The included example uses:

max_train_steps: 100
optimizer: optimi-lion
learning_rate: 1e-4
validation_guidance: 4.0
validation_num_inference_steps: 20

That exact example can be run with:

simpletuner train --env ernie-example

Assistant LoRA (Turbo)¶

SimpleTuner exposes assistant-LoRA support for ERNIE Turbo, but there is no default adapter path bundled for it yet.

supported flavour: turbo
default weight filename: pytorch_lora_weights.safetensors
required user input: assistant_lora_path

If you have a custom assistant adapter, set:

{
  "assistant_lora_path": "your-org/your-ernie-turbo-assistant-lora",
  "assistant_lora_weight_name": "pytorch_lora_weights.safetensors"
}

If you do not want to use one, disable it explicitly:

{
  "disable_assistant_lora": true
}

Dataset / caption setup¶

The example env uses a tiny DreamBooth-style Hugging Face dataset:

dataset_name: RareConcepts/Domokun
caption_strategy: instanceprompt
instance_prompt: 🟫

That works as a smoke test, but ERNIE responds better to real text than a one-token trigger. For actual training, prefer richer captions or a more descriptive instance prompt such as a studio photo of <token>.

Validation prompts¶

The same prompt library workflow used by other models works here:

{
  "nickname": "the prompt goes here",
  "another_nickname": "another prompt goes here"
}

Then point to it from config.json:

{
  "--user_prompt_library": "config/user_prompt_library.json"
}

Experimental features¶

ERNIE also supports the same advanced transformer-side features used by other single-stream families in SimpleTuner:

TREAD
LayerSync
REPA / CREPA-style hidden state capture
assistant LoRA loading for turbo

These features are optional.
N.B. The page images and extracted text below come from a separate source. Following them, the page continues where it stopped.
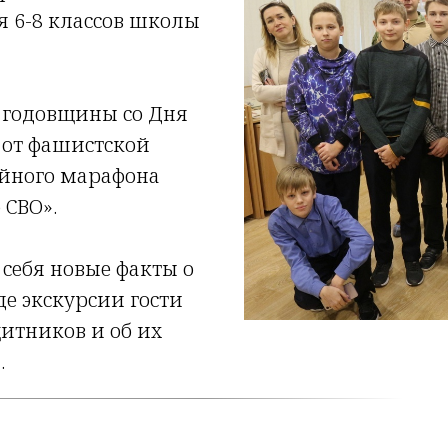
я 6-8 классов школы
й годовщины со Дня
 от фашистской
ейного марафона
 СВО».
себя новые факты о
е экскурсии гости
итников и об их
.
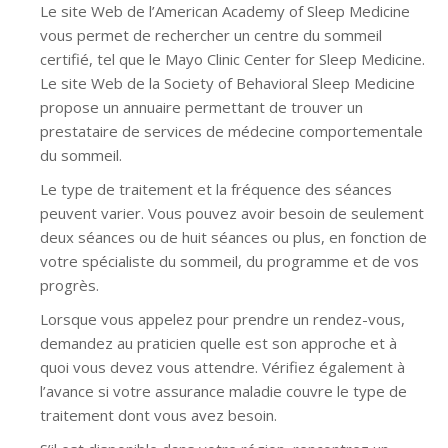
Le site Web de l’American Academy of Sleep Medicine
vous permet de rechercher un centre du sommeil
certifié, tel que le Mayo Clinic Center for Sleep Medicine.
Le site Web de la Society of Behavioral Sleep Medicine
propose un annuaire permettant de trouver un
prestataire de services de médecine comportementale
du sommeil.
Le type de traitement et la fréquence des séances
peuvent varier. Vous pouvez avoir besoin de seulement
deux séances ou de huit séances ou plus, en fonction de
votre spécialiste du sommeil, du programme et de vos
progrès.
Lorsque vous appelez pour prendre un rendez-vous,
demandez au praticien quelle est son approche et à
quoi vous devez vous attendre. Vérifiez également à
l’avance si votre assurance maladie couvre le type de
traitement dont vous avez besoin.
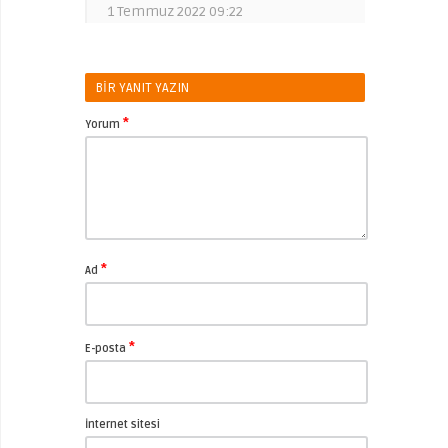
1 Temmuz 2022 09:22
BIR YANIT YAZIN
*
Yorum
*
Ad
*
E-posta
İnternet sitesi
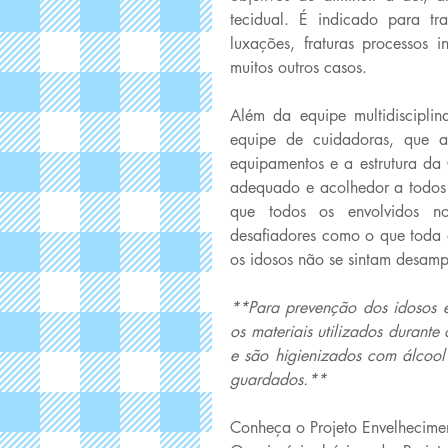
tecidual. É indicado para tr
luxações, fraturas processos i
muitos outros casos. 
Além da equipe multidisciplin
equipe de cuidadoras, que a
equipamentos e a estrutura d
adequado e acolhedor a todos 
que todos os envolvidos no
desafiadores como o que toda 
os idosos não se sintam desamp
**Para prevenção dos idosos e
os materiais utilizados durante 
e são higienizados com álcool 
guardados.** 
Conheça o Projeto Envelhecime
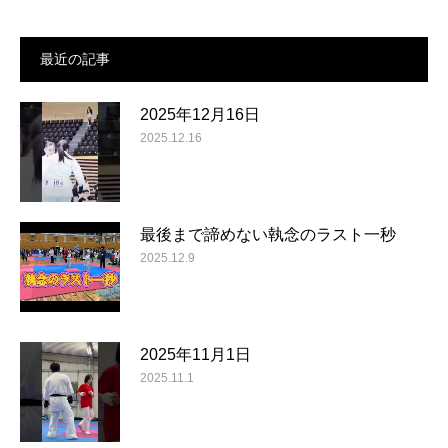
最近の記事
2025年12月16日
2025.12.16
最後まで諦めない執念のラスト一秒
2025.12.9
2025年11月1日
2025.11.1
Get the base training run working first.

Notes¶

ERNIE uses a patched tokenizer/text-encoder loader because the upstream text encoder config needs minor fixes during load.
The trainer uses the ERNIE timestep convention expected by the upstream model, so keep custom experimentation aligned with the normal flow-matching schedule unless you are intentionally probing edge cases.
Start with the provided 512px example before scaling up dataset size or resolution.